It's time to dust off the suitcases
Juan Giron
Global Corporate Communications at Amadeus IT Group SA; Comms at EONA-X, Mobility, Transport & Tourism data space.
The COVID-19 pandemic has proved to be a brutal blow to the waterline of the global travel and tourism business. The deadly virus and the measures taken by the various governments around the world have taken the travel industry back to 2019 levels, in other words, a leap backwards in which all the progress made so far has been lost. According to the International Air Transport Association (IATA), international air traffic collapsed to -65.9 percent. And according to Amadeus data, occupancy in the hotel sector did not exceed 36.1 percent. As a result of the slowdown in activity and the freezing of revenues, the sector has had to shrink manpower to try to stay afloat for as long as possible and, if we stick to the figures quoted by the World Tourism Organization (UNWTO), apart from the jobs lost in the tourism industry (more than 62 million jobs globally, leaving only some 272 million surviving jobs), out of the jobs that have been maintained, there are currently some 120 million jobs at risk, under a sword of Damocles whose final blow depends on progress in the fight against the pandemic.
According to UNWTO figures, the losses caused by COVID-19 to world GDP amount to 2 trillion dollars. The travel industry, although battered, has reacted to save a way of life that the pandemic abruptly extinguished.

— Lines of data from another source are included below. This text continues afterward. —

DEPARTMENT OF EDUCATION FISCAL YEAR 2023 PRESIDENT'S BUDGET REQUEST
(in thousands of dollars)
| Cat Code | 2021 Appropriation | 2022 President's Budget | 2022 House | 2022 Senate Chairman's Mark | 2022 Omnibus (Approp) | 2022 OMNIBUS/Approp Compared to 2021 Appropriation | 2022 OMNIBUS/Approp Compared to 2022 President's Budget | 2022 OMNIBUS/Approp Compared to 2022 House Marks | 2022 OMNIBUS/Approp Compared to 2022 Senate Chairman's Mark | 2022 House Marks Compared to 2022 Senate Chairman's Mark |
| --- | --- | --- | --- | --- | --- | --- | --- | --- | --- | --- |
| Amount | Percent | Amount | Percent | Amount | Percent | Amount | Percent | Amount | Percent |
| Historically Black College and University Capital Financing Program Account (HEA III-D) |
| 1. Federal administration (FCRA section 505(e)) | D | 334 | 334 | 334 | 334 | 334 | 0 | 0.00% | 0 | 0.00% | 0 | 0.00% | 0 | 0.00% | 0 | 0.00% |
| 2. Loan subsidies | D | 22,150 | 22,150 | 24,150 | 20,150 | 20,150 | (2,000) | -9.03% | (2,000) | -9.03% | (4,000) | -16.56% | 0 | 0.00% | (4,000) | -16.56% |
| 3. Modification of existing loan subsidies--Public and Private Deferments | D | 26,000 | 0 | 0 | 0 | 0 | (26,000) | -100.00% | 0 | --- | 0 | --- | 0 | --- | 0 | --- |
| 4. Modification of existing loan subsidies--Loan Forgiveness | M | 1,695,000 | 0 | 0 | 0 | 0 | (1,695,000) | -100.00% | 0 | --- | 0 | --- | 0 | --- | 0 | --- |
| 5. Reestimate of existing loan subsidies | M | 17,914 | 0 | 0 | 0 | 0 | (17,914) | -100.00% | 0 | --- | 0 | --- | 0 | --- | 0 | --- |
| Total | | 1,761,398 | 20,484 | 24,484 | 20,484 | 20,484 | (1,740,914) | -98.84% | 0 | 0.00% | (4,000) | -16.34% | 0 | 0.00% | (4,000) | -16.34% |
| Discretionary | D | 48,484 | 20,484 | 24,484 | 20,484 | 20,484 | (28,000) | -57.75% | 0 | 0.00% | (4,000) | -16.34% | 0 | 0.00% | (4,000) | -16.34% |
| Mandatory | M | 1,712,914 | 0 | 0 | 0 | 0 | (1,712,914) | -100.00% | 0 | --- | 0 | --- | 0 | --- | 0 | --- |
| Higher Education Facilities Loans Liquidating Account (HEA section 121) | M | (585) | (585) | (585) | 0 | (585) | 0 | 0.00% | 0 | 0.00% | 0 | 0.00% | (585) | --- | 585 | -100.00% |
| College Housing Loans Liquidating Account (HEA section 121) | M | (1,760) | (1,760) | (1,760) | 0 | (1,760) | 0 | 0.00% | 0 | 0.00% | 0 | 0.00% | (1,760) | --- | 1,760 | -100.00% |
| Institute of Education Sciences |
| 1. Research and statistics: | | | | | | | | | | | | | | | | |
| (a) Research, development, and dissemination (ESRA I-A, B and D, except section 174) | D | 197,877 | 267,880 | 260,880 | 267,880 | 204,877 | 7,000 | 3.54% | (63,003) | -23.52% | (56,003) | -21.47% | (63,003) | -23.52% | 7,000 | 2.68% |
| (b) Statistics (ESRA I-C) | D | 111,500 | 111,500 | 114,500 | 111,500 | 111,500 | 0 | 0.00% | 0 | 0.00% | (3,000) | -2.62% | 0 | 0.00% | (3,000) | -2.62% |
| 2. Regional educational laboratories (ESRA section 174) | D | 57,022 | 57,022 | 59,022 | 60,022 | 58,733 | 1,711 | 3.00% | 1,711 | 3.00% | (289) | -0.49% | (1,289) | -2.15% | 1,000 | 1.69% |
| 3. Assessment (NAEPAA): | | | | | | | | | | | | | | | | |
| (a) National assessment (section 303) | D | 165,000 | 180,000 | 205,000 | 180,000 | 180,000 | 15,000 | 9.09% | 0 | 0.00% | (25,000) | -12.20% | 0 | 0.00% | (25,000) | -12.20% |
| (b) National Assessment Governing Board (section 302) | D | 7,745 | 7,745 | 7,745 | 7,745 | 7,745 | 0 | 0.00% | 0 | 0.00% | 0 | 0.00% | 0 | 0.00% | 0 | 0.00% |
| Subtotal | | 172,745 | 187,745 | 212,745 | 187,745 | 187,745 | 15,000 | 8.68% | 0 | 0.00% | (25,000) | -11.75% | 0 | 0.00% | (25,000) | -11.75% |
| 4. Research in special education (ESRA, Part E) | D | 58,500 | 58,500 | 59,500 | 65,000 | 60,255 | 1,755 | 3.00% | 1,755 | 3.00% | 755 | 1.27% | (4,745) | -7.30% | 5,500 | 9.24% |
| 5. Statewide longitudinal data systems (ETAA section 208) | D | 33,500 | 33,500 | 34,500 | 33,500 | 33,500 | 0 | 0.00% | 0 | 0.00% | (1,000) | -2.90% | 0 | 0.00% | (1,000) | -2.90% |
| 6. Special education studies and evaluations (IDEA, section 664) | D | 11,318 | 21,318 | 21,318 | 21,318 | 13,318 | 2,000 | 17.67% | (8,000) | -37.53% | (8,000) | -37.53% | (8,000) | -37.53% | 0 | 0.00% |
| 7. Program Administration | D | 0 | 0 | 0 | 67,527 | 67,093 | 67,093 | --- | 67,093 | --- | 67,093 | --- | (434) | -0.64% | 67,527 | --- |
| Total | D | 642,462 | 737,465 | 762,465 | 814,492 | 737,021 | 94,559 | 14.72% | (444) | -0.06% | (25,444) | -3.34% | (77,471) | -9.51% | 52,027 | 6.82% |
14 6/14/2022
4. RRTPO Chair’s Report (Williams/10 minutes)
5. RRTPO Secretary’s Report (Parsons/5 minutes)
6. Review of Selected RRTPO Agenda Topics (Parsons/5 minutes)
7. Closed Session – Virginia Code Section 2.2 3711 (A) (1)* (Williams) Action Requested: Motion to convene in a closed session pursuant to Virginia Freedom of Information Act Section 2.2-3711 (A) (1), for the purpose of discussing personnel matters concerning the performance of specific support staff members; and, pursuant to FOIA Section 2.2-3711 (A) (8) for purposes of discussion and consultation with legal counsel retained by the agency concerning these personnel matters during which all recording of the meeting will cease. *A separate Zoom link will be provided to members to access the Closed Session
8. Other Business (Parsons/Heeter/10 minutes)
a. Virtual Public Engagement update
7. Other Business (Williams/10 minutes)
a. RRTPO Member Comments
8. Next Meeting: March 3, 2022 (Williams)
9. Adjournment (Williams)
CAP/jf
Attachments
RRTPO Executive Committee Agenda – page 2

The truth is that travel is part of human behavior. It is a way of growing, learning, sharing, socializing, discovering, living and remembering. It is a necessity whose disappearance would take us back to dark times long gone: a sort of new Cretaceous period where the dinosaurs on the verge of extinction could well be ourselves.
Fortunately, coordinated reactions are underway on an international scale to pull our heads out of the water. Mass vaccinations, increased hygiene and distancing measures, use of masks to reduce contagions and, above all, a joint will to lift this industry which, in 2019, before the outbreak of the pandemic, generated one in four of all new jobs worldwide, while tourism and travel contributed 10.6 percent (334 million) of jobs globally. The World Travel & Tourism Council (WTTC) estimates the economic impact of the pandemic at a revenue loss of $4.5 trillion (3.82 trillion euros). From representing 10.4 percent of world GDP, tourism plummeted to 5.5 percent (check the WTTC's graphic below). These job losses were felt throughout the sector, but it has been the SMEs, which account for 80 percent of all companies in the sector, that have been hardest hit. In this regard, the technology giant Amadeus has presented the Spanish government with a project to revive the tourism business through the digitization of hotel SMEs and tourist destinations.
Now, it is imperative to reach the resumption of safe international travel from June with the adoption, among other measures, of a coordinated international anti-COVID testing program for all unvaccinated travelers that eliminates once and for all quarantines, that "death knell" for tourism. To this must be added, with optimism, the adoption by the European Union of the so-called COVID Passport that will help boost the recovery of travel and tourism. These EU COVID-19 vaccine passports will come into force in the EU in July. Since June 21, France will allow the use of its "TousAntiCovid" application throughout the continent, while in Spain there are already more than 200,000 COVID certificates in circulation -a document that is not mandatory when traveling, but that speeds up the entry procedures in an EU country by avoiding additional tests and quarantines that could be imposed in the event that the traveler does not have the document and cannot present it at the airport.
Amadeus has been advocating for months for the rebuilding of the industry and the collaboration of all players in the value chain to achieve an ecosystem that makes it possible to regain traveler confidence in rebooking and embarking on safe travel.
Now is the time to make it happen. And, above all, even if you've almost lost the habit, don't forget anything when it comes to packing your bags and getting back on your chosen mode of transport. Safe travels!